Даже за восемь месяцев жизни в Монголии Пушкарев не мог понять и воспринять целиком этот странный город, где всякий раз казалось, что монастырских построек и юрт больше, чем жилых домов. Город широко раскинулся в глубокой каменной чаше — со всех сторон окружали его горы. Горы были пологие, мягкие, они настраивали на веселый лад, приносили успокоение. Сколько здесь солнечного блеска и простора! А на закате небо горело багровым заревом и казалось, что крылатый белый храм Джанрай поднимается из пламени.
Багровое небо, молчаливые силуэты верблюдов, лошадей и юрт, скрипучий звук несмазанных колес монгольских тырок…[11] Во всем этом крылась некая первобытность, и Пушкарев не удивлялся, когда, нагнувшись, поднимал с земли заржавленный наконечник стрелы.
Была одна-единственная, бесконечно длинная асфальтированная улица, скорее шоссе, по обочинам которой стояли учреждения: почта, клуб имени Ленина, советское посольство, а в самом конце — красные казармы. Остальные дома и юрты теснились возле опустевших храмов. Параллельно главной улице, южнее, у самого подножия горного массива Богдо-улы, текла бурная Тола, и попасть на ту сторону можно было только по шаткому деревянному мосту. Здесь же, почти на берегу реки, находился «зеленый дворец» — резиденция бывшего правителя Монголии, владыки ламаистской церкви богдо-гегена, или «живого бога». До революции почти половина всего мужского населения проживала в монастырях, и церковные феодалы обладали большой властью.
На первых порах Пушкарева волновали эти красочные храмы с многоярусными черепичными крышами. Ему казалось, что тут и кроется главная тайна Востока. Когда-то это были кочующие храмы-юрты, потом они стали оседлыми. Темно-красные колонны, окна и двери; сине-зеленые балки; жаркие и чистые краски орнамента; сложная резьба по дереву и позолота; лепные драконы из глазурованной глины на коньках четырехскатных остроконечных крыш; каменные львы — арсланы у входа в храм; молитвенные зеленые барабаны, которые стоит повернуть вокруг оси, и все твои молитвы улетят на небо; мистические тибетские письмена, остроконечные обелиски — субурганы; пятицветные буддийские знамена…
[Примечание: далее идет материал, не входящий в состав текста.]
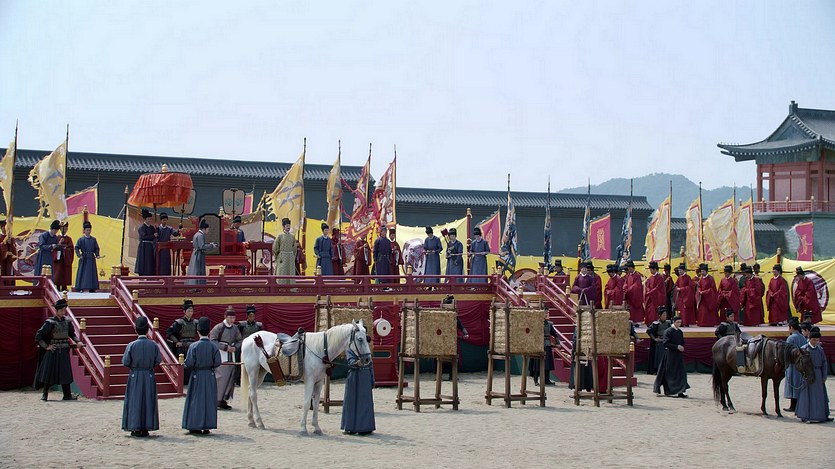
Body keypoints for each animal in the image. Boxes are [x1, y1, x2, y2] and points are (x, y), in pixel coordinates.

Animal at [240, 320, 372, 434]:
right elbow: (307, 403)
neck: (320, 350)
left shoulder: (319, 382)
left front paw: (317, 428)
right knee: (253, 395)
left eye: (367, 338)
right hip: (253, 371)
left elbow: (316, 403)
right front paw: (303, 428)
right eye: (360, 339)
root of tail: (249, 339)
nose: (367, 359)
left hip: (260, 373)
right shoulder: (310, 381)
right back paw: (259, 422)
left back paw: (251, 421)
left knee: (251, 392)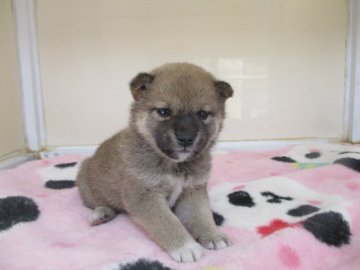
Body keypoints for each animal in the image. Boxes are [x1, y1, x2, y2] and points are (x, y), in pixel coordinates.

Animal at [76, 62, 233, 262]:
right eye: (164, 112)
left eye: (203, 114)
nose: (186, 138)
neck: (174, 165)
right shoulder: (145, 195)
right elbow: (167, 221)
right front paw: (186, 246)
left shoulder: (192, 192)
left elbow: (201, 215)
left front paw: (213, 235)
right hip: (87, 185)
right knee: (99, 204)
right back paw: (101, 213)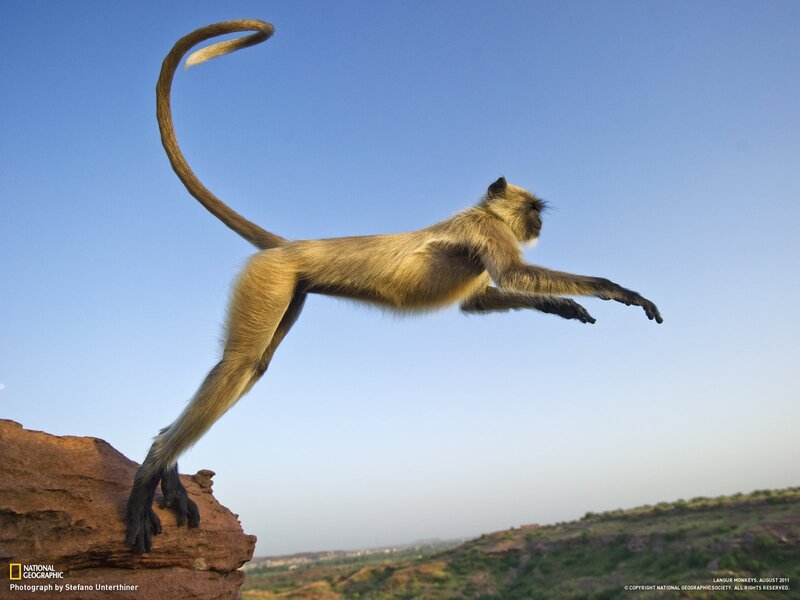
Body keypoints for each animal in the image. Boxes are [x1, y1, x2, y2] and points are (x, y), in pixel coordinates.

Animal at [125, 19, 663, 553]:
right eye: (532, 210)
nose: (539, 224)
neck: (484, 215)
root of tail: (290, 246)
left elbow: (478, 301)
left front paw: (565, 307)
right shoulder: (487, 231)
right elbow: (511, 276)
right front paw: (618, 291)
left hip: (290, 288)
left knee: (253, 366)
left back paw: (168, 474)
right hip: (271, 279)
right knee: (239, 364)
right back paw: (152, 471)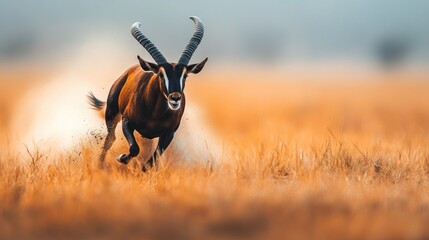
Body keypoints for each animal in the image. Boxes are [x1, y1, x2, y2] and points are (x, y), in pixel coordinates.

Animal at [87, 16, 207, 171]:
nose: (175, 98)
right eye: (161, 74)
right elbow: (134, 149)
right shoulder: (127, 122)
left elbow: (150, 162)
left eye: (185, 75)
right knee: (110, 138)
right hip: (112, 114)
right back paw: (100, 165)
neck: (155, 114)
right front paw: (121, 158)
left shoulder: (169, 134)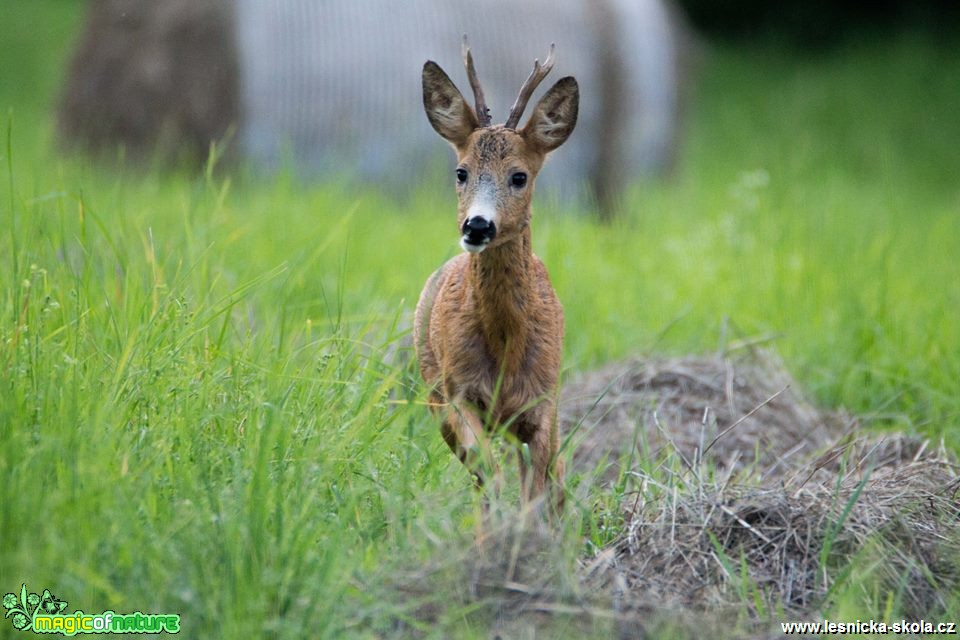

Подстегиваемый любознательностью, Пушкарев заглянул как-то в храм Джанрай, посвященный богу — исцелителю слепых — Арьяволо, и застыл в изумлении перед исполинской матово-сверкающей золоченой медью статуей: Будда восседал на массивном цветке лотоса, руки были молитвенно сложены на груди, неподвижные глаза с неземным спокойствием смотрели куда-то в полумрак, на губах застыла непонятная улыбка.
В храме Чойжин-Ламыйн-сумэ, в том самом, который он видел каждый день из окон геологического кабинета, Пушкарев испытал настоящее потрясение, какое можно испытать, когда соприкасаешься с подлинным искусством: бронзовые позолоченные статуи богинь, символизирующих пять основных элементов мира, изящные и стройные, с тонкими одухотворенными лицами, целомудренно потупленными глазами, были воплощением совершенства.
Но постепенно Пушкарев утратил интерес к храмам и статуям, к первобытности.
Его неудержимо влекло в степные просторы, в горные теснины — туда, где жизнь находится в стремительном движении.